Global Church Body Head Visits Violence-Stricken India

A delegation of the World Council of Churches (WCC), headed by General Secretary Rev. Dr Samuel Kobia, is visiting India this week as the country has been witnessing large-scale attacks on minority Christians in recent months.

At the invitation of the Church of North India, Kobia is scheduled to stay in New Delhi on Thursday and Friday and deliver a keynote address at the CNI General Assembly, which is taking place in Pathankot, in the northwestern state of Punjab, Oct. 16-21.

The WCC agenda also includes meetings in Delhi with the leadership of the Methodist Church in India, the Catholic Bishops' Conference and state officials.

Kobia's visit comes as Christian leaders worldwide have condemned the attacks on Christians by hard-line Hindus.
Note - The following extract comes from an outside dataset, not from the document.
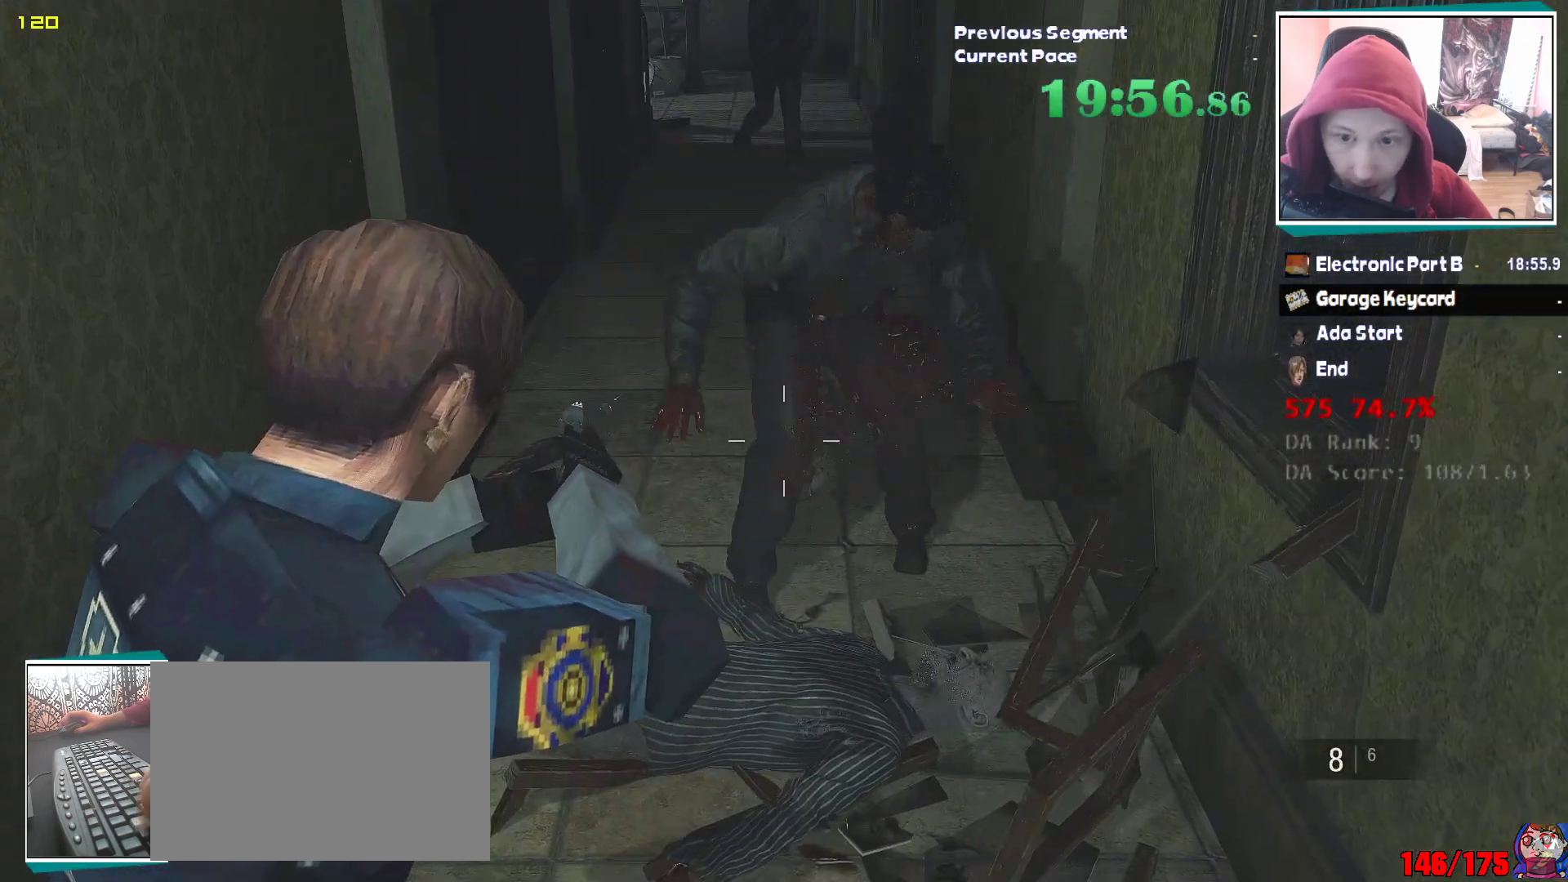
{"keys": ["shift", "w"], "mouse": [], "events": [[167, "w", "down"], [183, "mouse_right", "up"], [200, "mouse_left", "up"], [200, "shift", "down"]]}
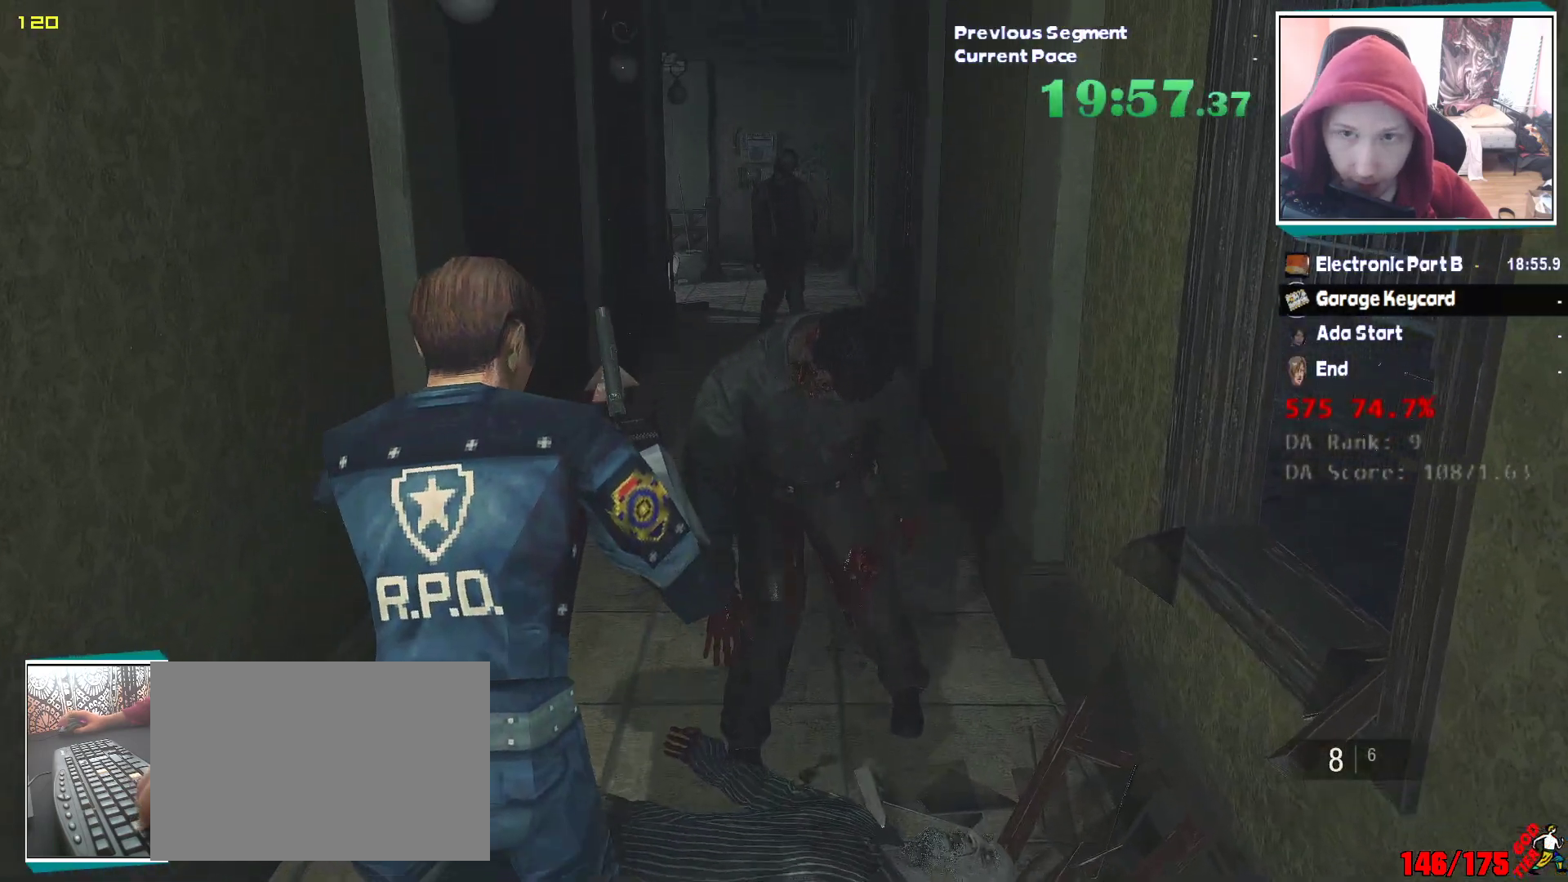
{"keys": ["shift", "w"], "mouse": [], "events": []}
Violence erupted after Hindu activists blamed Christians for the slaying of a Hindu leader, who was killed in Orissa on Aug. 23. Although the government and Indian police have said that Maoists killed the Hindu leader, Hindu hardliners have retaliated against Christians, so far killing 61 people, injuring 18,000, destroying 4,500 homes, and burning and razing 181 churches.

Last month, the World Council of Churches executive committee had stated its concern "about the alarming trend of growing communal violence and religious intolerance in India."

"Religious tolerance has been the basic tenet and hallmark of India's ancient civilisation and history," the WCC executive committee recalled in a Sept. 26 statement.

The committee further urged the government of India to meet its constitutional obligations and said the violence is "an assault on the Constitution of India."

"The government should take steps to prevent violence, and harassment against the Christian minorities in Orissa and other parts of the country," the statement said.

Following his visit to India, Kobia and a three-member delegation will head to the Sri Lankan capital of Colombo where ethnic conflicts and civil war between governments dominated by the Singhalese majority and the rebel Liberation Tigers of Tamil Eelam (LTTE) have been taking place.

The neighboring island nation with a population of 19 million has been suffering for more than 25 years, despite the interference of the UNO and the International communities.

An ecumenical "Living Letters" team, which visited Sri Lanka on behalf of the World Council of Churches in August 2007, had called on churches worldwide to "bring Sri Lanka back to the forefront of the international efforts for peace making."

The World Council of Churches is an ecumenical fellowship of churches founded in 1948, uniting together 349 Protestant, Orthodox, Anglican and other churches representing more than 560 million Christians in over 110 countries.